| TASK REQUIREMENTS |
Change every "Отдел" in the lines below to "Департамент" and write the lines out again with nothing else altered. Leave the pictures out of your answer.

Page-level text extractions:
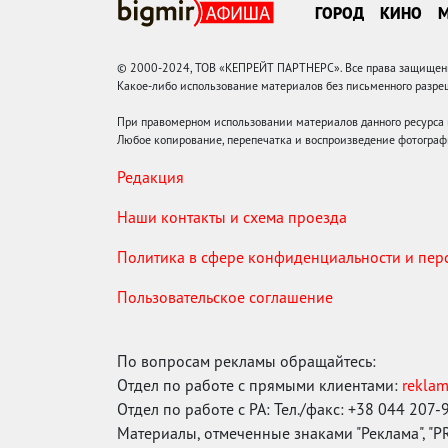
ГОРОД
КИНО
© 2000-2024, ТОВ «КЕПРЕЙТ ПАРТНЕРС». Все права защищены.
Какое-либо использование материалов без письменного раз
При правомерном использовании материалов данного ресурса
Любое копирование, перепечатка и воспроизведение фотограф
Редакция
Наши контакты и схема проезда
Политика в сфере конфиденциальности и пе
Пользовательское соглашение
По вопросам рекламы обращайтесь:
Отдел по работе с прямыми клиентами:
rekla
Отдел по работе с РА: Тел./факс: +38 044 207-
Материалы, отмеченные знаками "Реклама", "PR"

| EXERCISE ANSWER |
ГОРОД
КИНО
© 2000-2024, ТОВ «КЕПРЕЙТ ПАРТНЕРС». Все права защищены.
Какое-либо использование материалов без письменного раз
При правомерном использовании материалов данного ресурса
Любое копирование, перепечатка и воспроизведение фотограф
Редакция
Наши контакты и схема проезда
Политика в сфере конфиденциальности и пе
Пользовательское соглашение
По вопросам рекламы обращайтесь:
Департамент по работе с прямыми клиентами:
rekla
Департамент по работе с РА: Тел./факс: +38 044 207-
Материалы, отмеченные знаками "Реклама", "PR"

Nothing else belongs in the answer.